Çarşamba, 21 Eylül 2016

Eğitim Emekçilerinin Örgütlü Mücadelesine Yönelik İftira ve Saldırılar Derhal Durdurulmalıdır!

Bugün İlimizde açığa alına 18 üyemizle birlikte valiliğe itiraz dilekçelerini vermek için buradayız, açığa alınan 11 bin 300 öğretmenin hızla geri döndürülmesi için sendika olarak tüm gerekli görüşmelerimiz devam etmektedir. Tunceli’deki iade kararları tüm Türkiye’ye yayılmalı, bu hukuksuzluktan bir an önce dönülmelidir.

Ahlaktan yoksun, hukuktan yoksun ve vicdandan yoksun bir süreci birlikte yaşıyoruz. 15 Temmuz darbe girişimiyle silahların namluları sivil halka yöneldi. Yüzlerce insan katledildi, bincilerce insan sakat kaldı ve yaralandı. Dolaysıyla darbecileri kınamak lanetlemek hepimizin görevidir. Ancak darbe girişimiyle birlikte ülke yönetememe kriziyle karşı karşıya kalınmıştır.
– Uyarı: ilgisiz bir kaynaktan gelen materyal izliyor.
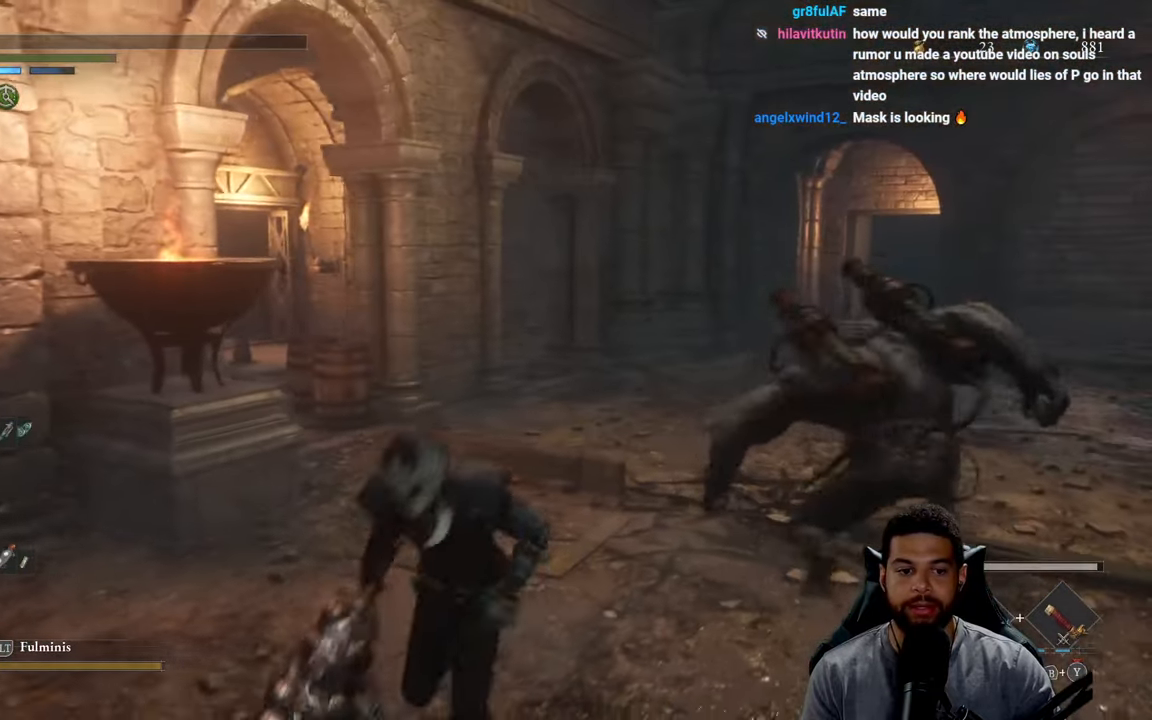
{"buttons": ["B"], "left_stick": "down", "right_stick": "center", "events": [[133, "right_stick", "right"], [283, "right_stick", "center"], [350, "X", "down"], [450, "X", "up"]]}
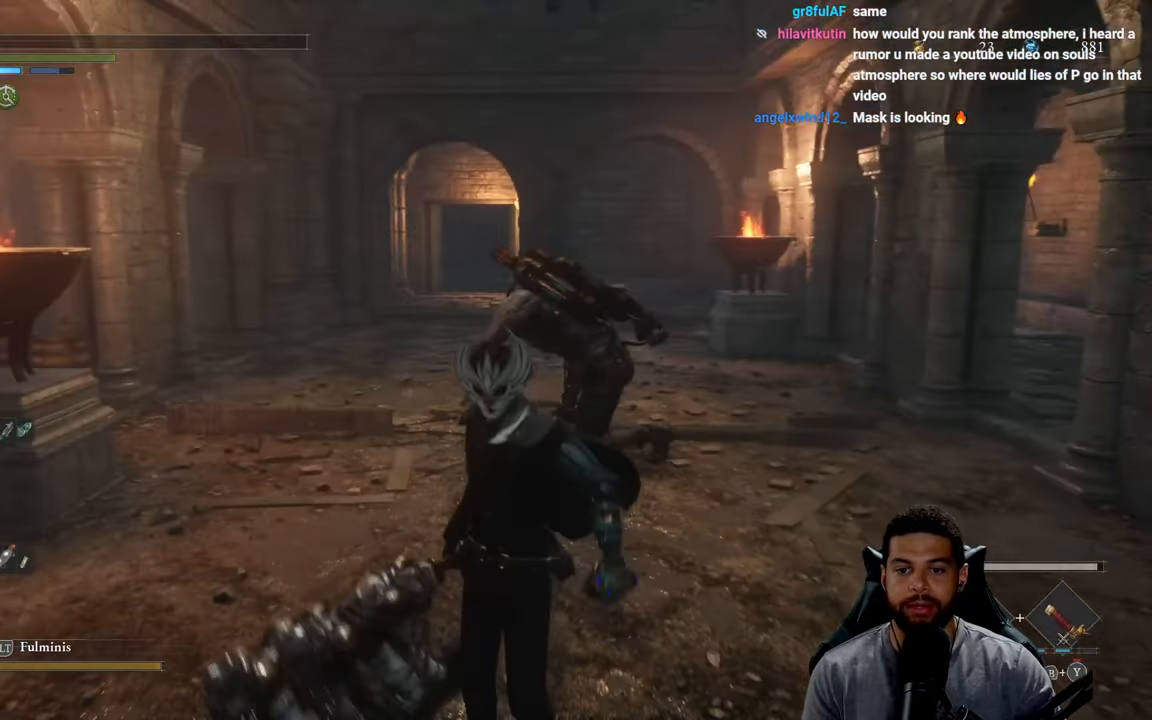
{"buttons": ["B"], "left_stick": "down-right", "right_stick": "right", "events": [[17, "X", "down"], [233, "X", "up"], [283, "X", "down"], [367, "X", "up"], [433, "left_stick", "down-right"], [500, "right_stick", "right"]]}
Darbecilerle hesaplaşmak ve yargılamak adına onbinlerce suçsuz masum insan ya bilmeyerek ya da darbeyi fırsata çevirerek, muhalif tüm kesimler kamudan tasfiye edilmiştir.

Özellikle de toplumun vicdanında, belleğinde temizliği ile bilenen 100 bine yakın öğretmenin mağdur edilmesi anlaşılır değildir. Sadece mağdur olan öğretmen değildir, öğretmenle birlikte öğrenci de, veli de mağdur edilmiştir. “At İzi İt İzine Karışmıştır.” Bizlerde aynen böyle düşünüyoruz. “Merhametli olun” çağrılarının Cumhurbaşkanı tarafından yapıldığı bir dönemde kamuda her gün binlerce insanın açığa alınması hangi vicdanın hangi ahlakın ürünüdür. Bizler beliyoruz ki AKP’nin derdi toplumsal barışı sağlamak değildir. Kendi siyasal ve ideolojik ihtiyaçlarını karşılayacak bir model yaratma konusunda ısrar etmektedir. 
18 milyon öğrenci, 1 milyona yakın öğretmen, hükümetin darbe fırsatçılığı yaparak hayata geçirdiği ihraçlar ve açığa almalar nedeniyle, bu yıl büyük bir belirsizlik ve kaos ortamında eğitim öğretime başlamıştır. 2016-2017 eğitim öğretim yılı, toplumun geniş bir kesiminin, öğretmenlerin, öğrencilerin ve velilerin doğrudan etkileneceği ağır sorunlarla açılmış, pek çok okulda öğretmenlerin ihraç edilmesi ya da açığa alınması nedeniyle dersler boş geçmiştir.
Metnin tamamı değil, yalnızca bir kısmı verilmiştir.